Back when I first read Illuminae, it didn't pull me in right away but it was when Kady tries to find out if her mother's okay and is just trying to get some basic human rights and is lazily denied that I felt the fury of the incompetence of the upper class, and I realized this all just might work. In Obsidio, there's a moment where a side character is trying to get his wife and daughter, who's being assaulted by crewmen, out of custody, and is frequently denied. I might've pulled a muscle in my back from anger.
I thought Gemina was a blast but I wished Kady and Ezra were in it more. This time they all are, but the charm of them all together does not dissipate quickly, like shopping for something seemingly important which doesn't make a perfect book. Aboard the Mao, tensions rocket: Ezra is trying to coach an army but a portion of them don't want to, in particular a lady who doesn't want to be taught by someone her son's age. There are certainly people in the world like that, who refuse to believe a teenager's opinion is valid. And there's also someone who rebels against a system Captain Syra Boll comes up with, and since she was in the first book, and second, we know she know's what she's talking about more. And this guy does some infuriating things but his point does come through. No one but time, aboard that ship, is a real enemy.
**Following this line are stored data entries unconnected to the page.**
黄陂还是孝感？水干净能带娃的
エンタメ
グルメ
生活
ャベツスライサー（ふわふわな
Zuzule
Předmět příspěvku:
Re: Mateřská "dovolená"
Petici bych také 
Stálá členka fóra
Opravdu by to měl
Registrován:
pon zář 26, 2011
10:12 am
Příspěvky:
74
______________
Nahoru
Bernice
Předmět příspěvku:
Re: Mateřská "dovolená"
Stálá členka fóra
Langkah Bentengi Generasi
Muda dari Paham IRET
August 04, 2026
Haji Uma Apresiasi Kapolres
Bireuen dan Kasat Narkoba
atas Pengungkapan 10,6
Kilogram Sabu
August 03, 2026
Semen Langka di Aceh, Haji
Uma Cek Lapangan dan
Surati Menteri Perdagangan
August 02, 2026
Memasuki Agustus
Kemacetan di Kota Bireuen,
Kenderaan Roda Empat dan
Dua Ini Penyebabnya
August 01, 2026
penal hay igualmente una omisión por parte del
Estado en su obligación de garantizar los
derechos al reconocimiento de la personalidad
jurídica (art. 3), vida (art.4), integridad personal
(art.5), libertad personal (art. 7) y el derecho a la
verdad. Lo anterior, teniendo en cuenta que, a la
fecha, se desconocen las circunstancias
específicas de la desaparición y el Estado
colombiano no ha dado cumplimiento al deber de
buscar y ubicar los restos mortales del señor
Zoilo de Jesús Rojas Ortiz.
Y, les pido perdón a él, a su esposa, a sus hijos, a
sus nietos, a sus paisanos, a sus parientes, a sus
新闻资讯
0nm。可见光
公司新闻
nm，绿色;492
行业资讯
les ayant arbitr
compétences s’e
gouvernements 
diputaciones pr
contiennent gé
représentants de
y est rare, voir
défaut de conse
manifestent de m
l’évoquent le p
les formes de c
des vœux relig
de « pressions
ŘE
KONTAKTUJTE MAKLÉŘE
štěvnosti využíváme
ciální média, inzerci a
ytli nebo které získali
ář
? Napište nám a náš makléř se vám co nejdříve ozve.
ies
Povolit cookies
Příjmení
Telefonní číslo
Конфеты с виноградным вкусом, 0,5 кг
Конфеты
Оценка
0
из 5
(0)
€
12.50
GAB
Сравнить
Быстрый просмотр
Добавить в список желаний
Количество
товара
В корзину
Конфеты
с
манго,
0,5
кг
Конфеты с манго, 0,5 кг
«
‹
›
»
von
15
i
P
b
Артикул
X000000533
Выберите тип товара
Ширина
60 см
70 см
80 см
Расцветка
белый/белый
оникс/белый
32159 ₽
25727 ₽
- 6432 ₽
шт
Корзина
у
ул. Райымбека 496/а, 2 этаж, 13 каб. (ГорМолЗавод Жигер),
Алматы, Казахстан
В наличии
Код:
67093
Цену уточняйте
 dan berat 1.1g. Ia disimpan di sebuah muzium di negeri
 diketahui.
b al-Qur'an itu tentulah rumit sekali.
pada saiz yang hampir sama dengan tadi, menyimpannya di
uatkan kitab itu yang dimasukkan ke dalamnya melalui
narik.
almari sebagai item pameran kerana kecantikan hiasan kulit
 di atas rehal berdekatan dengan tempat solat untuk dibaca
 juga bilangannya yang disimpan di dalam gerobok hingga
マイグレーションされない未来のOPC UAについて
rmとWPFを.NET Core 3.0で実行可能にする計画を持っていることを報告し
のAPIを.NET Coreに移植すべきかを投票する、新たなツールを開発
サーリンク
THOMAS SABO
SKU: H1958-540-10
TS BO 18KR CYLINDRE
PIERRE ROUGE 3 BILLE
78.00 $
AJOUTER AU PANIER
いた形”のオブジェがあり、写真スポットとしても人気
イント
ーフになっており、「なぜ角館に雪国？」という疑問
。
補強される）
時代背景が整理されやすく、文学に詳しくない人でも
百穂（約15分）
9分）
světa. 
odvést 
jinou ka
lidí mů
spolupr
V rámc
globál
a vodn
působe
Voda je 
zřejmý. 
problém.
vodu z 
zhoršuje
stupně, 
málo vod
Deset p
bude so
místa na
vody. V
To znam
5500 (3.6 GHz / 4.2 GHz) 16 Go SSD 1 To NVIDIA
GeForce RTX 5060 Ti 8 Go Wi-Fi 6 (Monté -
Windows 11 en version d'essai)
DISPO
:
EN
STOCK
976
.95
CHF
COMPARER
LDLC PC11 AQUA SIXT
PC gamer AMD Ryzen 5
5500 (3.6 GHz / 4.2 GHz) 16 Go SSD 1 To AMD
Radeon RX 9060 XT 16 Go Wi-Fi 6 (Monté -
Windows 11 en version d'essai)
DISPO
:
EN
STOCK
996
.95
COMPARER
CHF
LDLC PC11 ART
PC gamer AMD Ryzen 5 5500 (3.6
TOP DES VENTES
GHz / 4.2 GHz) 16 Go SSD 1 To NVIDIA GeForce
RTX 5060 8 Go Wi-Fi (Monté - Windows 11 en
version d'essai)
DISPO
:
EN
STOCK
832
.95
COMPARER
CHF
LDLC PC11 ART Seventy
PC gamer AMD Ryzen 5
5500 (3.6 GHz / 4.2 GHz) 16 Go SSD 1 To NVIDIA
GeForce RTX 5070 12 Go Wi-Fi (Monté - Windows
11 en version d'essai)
The book is also filled with quite admirable quotes, my favourite involving Asha when she tries to save someone's life during a gunfight. The narrator explains everyone else had lots more training but Asha is a regular girl, so she was the absolute bravest. And just like the other instalments, there is so much fun stuff to look at as the ride goes along, so we anticipate the big finale but feel we don't have to rush to it. We can enjoy the pre-screenings.
Only this one has the most troubling chapter of them all. Kaufman and Kristoff even warn us this clip is unsettling, and I thought: "Pshaw. How unsettling, after everything?...Oh...Eugh. That was so uncomfortable." I couldn't help but want to know exactly how the book would've taken place, page to page, if that scene wasn't there. It isn't afraid to make you sick to your stomach of how microscopic and helpless we humans really can be.
As for how it ends, I think authors, as well as some people in too much unconditional power, could learn a lot from it. It was surprising, realistic, dynamic, upsetting, and even if there's a gotcha-moment, attempting to be funny in a very sad moment, it somehow still works. This series somehow manages to retain a sense of humour during the darkest times ever and still not make it seem unwelcomely silly.
The first book was a sort of more science-based Star Wars. The second one was a science-based Die Hard. And this last instalment, thanks to all these immense characters finally getting a showdown they can amazingly share together, it's the science-based Avengers of the entertainment industry.